> **WORK INSTRUCTIONS**
From the line with "Figure 15. Effect" to the line with "Figure 7: Frontal", retype every line exactly, including those two, and leave out the rest of the data below.

[LISTED ENTRIES — start]

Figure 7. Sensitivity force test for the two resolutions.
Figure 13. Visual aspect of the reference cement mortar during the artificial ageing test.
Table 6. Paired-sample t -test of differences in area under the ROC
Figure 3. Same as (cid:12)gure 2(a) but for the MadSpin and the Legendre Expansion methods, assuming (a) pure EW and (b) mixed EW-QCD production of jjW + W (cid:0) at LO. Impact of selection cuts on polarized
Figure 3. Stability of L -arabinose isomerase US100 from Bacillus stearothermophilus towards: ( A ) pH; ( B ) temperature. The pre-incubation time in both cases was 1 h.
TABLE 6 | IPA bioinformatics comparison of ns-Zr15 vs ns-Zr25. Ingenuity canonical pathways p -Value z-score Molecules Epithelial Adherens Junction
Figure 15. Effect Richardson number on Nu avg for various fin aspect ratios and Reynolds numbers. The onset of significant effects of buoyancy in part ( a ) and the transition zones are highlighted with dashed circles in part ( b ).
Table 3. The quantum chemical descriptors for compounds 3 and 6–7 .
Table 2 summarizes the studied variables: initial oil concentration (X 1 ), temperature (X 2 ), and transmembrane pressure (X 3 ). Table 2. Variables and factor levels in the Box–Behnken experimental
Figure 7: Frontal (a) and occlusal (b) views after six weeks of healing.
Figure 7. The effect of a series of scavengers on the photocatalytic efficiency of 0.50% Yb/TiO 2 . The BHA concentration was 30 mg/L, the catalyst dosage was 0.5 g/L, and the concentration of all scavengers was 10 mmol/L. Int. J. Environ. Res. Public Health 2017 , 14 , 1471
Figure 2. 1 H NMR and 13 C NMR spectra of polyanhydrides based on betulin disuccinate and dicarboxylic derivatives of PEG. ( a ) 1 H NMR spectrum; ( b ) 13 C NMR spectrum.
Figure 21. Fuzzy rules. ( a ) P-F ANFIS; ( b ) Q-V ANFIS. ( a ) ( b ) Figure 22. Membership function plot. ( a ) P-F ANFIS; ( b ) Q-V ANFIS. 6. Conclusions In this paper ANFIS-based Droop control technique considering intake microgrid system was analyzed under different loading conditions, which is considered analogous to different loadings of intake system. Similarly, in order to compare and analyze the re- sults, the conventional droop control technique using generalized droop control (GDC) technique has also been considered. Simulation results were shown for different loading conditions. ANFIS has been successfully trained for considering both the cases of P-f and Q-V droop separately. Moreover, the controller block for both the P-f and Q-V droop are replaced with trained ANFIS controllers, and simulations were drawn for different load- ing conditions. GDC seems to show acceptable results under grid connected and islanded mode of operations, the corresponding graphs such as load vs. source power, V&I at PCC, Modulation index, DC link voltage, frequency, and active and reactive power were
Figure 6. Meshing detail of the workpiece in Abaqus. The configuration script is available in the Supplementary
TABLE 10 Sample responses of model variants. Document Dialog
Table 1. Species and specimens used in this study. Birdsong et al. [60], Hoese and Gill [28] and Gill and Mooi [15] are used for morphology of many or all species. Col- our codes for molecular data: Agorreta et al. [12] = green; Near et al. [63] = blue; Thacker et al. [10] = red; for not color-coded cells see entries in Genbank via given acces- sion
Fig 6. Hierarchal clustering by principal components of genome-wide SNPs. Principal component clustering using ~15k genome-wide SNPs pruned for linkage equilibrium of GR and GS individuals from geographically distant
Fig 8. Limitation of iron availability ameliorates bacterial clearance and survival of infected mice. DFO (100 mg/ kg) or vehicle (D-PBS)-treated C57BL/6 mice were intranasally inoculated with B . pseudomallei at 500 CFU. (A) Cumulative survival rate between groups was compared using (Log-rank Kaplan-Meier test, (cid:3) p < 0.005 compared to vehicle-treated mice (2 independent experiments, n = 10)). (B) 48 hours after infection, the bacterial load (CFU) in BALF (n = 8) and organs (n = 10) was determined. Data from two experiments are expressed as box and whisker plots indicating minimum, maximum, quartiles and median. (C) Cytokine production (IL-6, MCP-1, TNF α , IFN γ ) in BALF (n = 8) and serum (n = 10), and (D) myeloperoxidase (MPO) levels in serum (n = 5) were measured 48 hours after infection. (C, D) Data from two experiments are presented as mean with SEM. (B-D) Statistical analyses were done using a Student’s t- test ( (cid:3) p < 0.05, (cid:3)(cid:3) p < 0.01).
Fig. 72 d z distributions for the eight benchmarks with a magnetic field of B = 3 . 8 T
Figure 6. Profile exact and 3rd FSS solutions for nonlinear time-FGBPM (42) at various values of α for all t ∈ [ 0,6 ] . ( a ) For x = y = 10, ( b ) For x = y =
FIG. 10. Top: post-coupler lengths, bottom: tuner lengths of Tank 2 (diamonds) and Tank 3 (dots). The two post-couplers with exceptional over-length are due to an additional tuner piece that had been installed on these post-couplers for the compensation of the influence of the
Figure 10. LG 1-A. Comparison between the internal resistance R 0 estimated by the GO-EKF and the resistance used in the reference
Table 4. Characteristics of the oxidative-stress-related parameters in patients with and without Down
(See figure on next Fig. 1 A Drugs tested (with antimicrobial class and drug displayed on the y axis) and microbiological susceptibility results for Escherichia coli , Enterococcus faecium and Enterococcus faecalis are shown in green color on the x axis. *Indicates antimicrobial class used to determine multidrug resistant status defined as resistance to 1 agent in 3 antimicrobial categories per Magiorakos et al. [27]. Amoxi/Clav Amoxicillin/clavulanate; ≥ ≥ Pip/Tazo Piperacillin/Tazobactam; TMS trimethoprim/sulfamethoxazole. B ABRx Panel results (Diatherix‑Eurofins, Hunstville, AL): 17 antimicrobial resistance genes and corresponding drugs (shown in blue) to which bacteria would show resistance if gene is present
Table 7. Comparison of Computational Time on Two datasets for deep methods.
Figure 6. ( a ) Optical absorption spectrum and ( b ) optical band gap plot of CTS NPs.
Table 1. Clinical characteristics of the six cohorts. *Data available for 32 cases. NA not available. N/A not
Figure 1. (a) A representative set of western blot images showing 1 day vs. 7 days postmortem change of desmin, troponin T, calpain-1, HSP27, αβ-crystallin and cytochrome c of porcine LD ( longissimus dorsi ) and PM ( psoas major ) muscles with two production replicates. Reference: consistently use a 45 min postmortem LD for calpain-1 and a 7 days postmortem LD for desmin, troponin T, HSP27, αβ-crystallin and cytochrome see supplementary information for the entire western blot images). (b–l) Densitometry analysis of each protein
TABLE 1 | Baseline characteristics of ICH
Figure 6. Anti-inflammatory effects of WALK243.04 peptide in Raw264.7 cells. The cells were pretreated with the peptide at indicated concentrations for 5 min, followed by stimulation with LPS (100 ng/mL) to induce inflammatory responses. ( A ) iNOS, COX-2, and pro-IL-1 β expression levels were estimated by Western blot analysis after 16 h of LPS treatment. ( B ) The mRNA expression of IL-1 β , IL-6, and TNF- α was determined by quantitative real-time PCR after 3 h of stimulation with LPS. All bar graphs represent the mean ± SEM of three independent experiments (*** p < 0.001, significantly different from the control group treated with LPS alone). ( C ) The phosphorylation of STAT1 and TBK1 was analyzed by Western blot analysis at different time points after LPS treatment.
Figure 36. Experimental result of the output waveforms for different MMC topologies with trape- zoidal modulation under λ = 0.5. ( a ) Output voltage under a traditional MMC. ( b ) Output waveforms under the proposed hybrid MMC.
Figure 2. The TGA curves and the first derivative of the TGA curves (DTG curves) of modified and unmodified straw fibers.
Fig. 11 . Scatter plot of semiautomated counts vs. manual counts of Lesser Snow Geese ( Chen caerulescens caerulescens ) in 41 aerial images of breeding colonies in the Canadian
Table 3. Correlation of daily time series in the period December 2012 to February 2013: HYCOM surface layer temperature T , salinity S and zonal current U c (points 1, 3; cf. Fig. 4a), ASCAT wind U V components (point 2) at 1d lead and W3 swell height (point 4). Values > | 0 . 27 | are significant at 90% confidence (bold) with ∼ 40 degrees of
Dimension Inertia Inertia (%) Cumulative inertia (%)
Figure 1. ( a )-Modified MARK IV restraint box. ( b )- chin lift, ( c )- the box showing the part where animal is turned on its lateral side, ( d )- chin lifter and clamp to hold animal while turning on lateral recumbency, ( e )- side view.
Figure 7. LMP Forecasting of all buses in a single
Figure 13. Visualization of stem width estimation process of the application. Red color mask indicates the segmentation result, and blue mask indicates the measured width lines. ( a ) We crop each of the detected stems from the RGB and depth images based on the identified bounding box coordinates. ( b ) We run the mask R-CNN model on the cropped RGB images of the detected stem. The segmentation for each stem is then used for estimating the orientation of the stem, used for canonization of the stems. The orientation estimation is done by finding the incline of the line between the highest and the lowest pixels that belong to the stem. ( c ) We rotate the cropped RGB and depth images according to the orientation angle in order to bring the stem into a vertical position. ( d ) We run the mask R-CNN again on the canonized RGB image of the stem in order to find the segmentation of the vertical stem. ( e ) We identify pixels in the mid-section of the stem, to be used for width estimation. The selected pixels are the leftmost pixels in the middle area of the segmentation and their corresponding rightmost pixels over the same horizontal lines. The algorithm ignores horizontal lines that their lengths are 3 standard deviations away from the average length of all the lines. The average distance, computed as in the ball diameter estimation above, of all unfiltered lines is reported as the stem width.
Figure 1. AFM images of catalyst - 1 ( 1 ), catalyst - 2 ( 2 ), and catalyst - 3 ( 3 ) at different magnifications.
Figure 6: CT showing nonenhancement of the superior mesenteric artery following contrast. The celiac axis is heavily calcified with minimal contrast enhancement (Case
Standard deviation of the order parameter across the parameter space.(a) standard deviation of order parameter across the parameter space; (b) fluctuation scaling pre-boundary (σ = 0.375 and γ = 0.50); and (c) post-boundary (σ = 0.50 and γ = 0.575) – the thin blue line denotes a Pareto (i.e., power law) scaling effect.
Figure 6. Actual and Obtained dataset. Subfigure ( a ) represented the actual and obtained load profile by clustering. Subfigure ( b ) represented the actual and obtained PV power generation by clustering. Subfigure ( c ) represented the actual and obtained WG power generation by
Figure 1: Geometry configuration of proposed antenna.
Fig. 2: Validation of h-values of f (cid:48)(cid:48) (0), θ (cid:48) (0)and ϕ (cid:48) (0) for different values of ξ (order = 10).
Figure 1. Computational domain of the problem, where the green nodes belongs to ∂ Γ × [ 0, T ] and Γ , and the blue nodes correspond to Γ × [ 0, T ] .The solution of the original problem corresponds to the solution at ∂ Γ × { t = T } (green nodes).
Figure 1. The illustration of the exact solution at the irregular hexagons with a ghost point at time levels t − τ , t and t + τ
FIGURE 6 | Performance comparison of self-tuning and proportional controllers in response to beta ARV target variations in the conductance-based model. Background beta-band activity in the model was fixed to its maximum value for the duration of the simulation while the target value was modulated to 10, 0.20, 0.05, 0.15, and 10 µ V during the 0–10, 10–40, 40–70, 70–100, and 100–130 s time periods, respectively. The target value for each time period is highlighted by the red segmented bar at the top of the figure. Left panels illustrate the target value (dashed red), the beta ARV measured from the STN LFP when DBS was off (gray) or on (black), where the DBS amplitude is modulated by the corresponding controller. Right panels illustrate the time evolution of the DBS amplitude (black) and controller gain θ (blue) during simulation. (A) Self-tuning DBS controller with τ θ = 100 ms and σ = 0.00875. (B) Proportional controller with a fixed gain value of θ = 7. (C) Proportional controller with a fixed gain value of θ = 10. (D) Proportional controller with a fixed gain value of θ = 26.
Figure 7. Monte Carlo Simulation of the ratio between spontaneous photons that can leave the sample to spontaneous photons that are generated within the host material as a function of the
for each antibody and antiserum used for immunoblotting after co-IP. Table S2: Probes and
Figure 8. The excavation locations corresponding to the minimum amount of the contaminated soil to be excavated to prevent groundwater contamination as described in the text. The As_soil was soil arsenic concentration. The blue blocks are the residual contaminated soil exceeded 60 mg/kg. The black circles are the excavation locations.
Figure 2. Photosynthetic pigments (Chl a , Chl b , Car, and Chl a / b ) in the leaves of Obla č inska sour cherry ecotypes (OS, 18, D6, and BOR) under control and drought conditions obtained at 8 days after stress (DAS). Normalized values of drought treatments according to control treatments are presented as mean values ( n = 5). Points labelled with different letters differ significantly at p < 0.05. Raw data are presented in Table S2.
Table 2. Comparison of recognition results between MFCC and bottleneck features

[LISTED ENTRIES — finish]

> **RESPONSE BOX**
Figure 15. Effect Richardson number on Nu avg for various fin aspect ratios and Reynolds numbers. The onset of significant effects of buoyancy in part ( a ) and the transition zones are highlighted with dashed circles in part ( b ).
Table 3. The quantum chemical descriptors for compounds 3 and 6–7 .
Table 2 summarizes the studied variables: initial oil concentration (X 1 ), temperature (X 2 ), and transmembrane pressure (X 3 ). Table 2. Variables and factor levels in the Box–Behnken experimental
Figure 7: Frontal (a) and occlusal (b) views after six weeks of healing.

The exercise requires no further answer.